The researchers’ main goals are to decrease mortality and improve outcomes for patients. Sepsis cases are very expensive, so it also stands to save patients and insurers a lot of money.

 

Ilias Tagkopoulos and Dr. Jason Adams are working on the source code of the sepsis-detection tool that is under development.

Secondary benefits may prove equally important. Sepsis has a wide range of causes and follows various courses in different patients. Much is still unknown about what happens in the immune system when sespsis catches hold. Widespread inflammation due to immune response sometimes appears to do the most damage. In other cases the systemic infection itself seems to do the most harm. The exact mechanisms at play are still not completely understood. Albertson expects the new CDSS to “turn out strong hints about the pathophysiology of the disease,” he says. And those could lead to better prognosis and treatment.

By identifying new associations between test results, vital signs, symptoms, and treatments that are suggestive predictors of sepsis onset, the tool may well indicate fruitful research paths into the mechanism underlying sepsis.

“When you start chewing on these kinds of huge data sets in real-time, with real people, in real life, meaningful associations are going to pop out,” says Albertson. If the program is adopted into a larger EMR complex, such as Epic, the most widely used EMR system in the United States, the bigger database could unearth even more subtle associations of value to both doctors and researchers.

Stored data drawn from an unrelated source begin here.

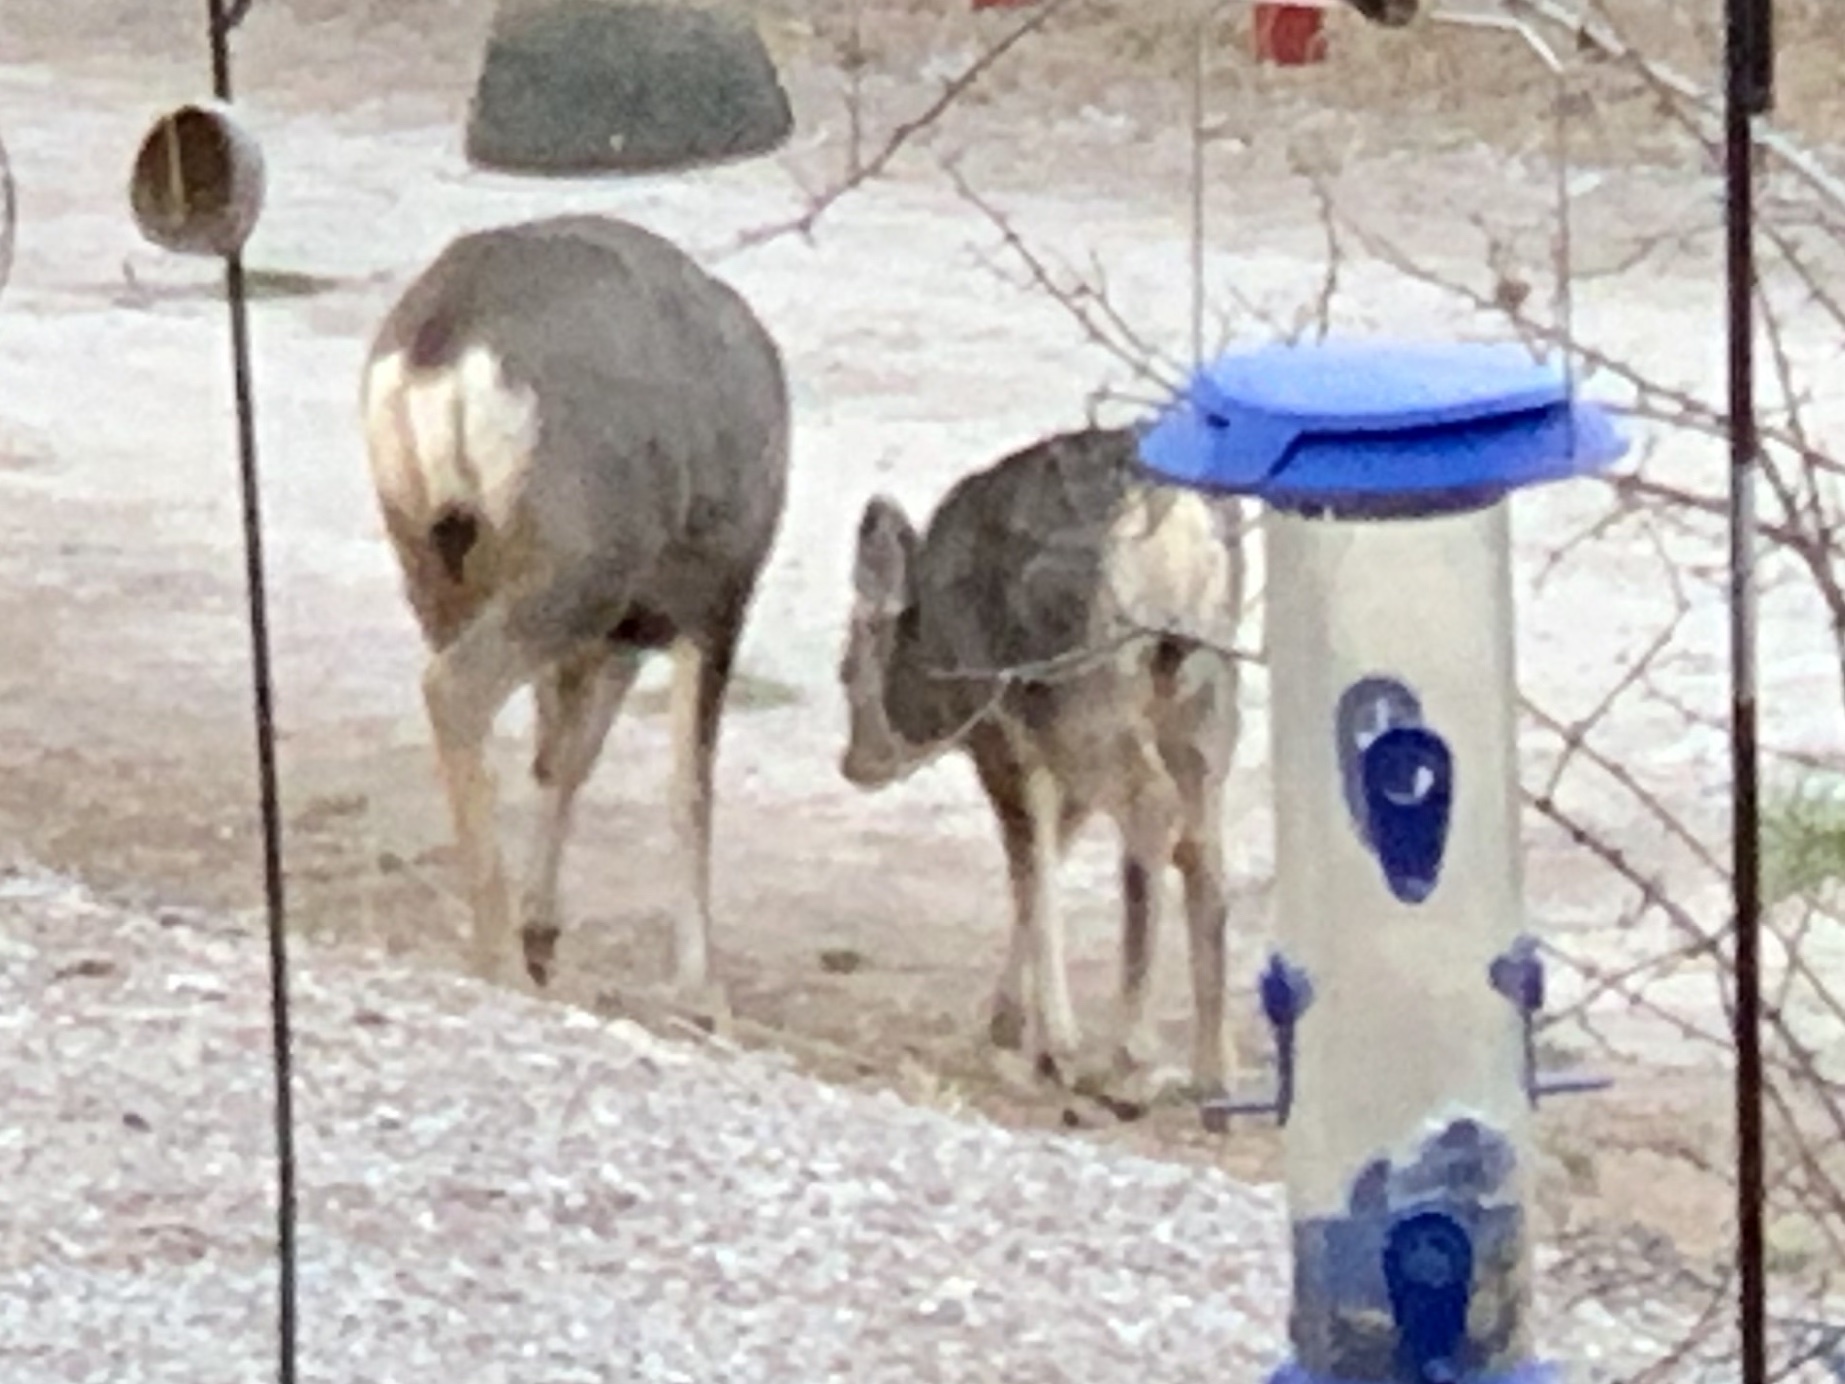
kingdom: Animalia
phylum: Chordata
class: Mammalia
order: Artiodactyla
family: Cervidae
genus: Odocoileus
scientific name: Odocoileus hemionus
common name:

One way to do that would be to eventually plug genetic analysis and other biomarker identification methods into the tool. Such added data could help doctors evaluate a patient’s risk of sepsis even before hospital admission. “We hope to extend our efforts so that we can identify high-risk groups and individuals whom we should monitor even more closely,” says Albertson.
 
Finally, says Tagkopoulos, the methods used in the tool could be adapted to other areas of healthcare. “While our tool is being tailored for sepsis, the underlying methods can be applied to a lot of different clinical conditions: acute coronary syndrome, diabetic ketoacidosis, and maybe even cancer,” he says.

We are entering an era when the large amounts of data generated each day can be used to promote understanding of different diseases and to benefit all patients. This CDSS will be among the first generation of tools to truly exploit this potential, says Albertson.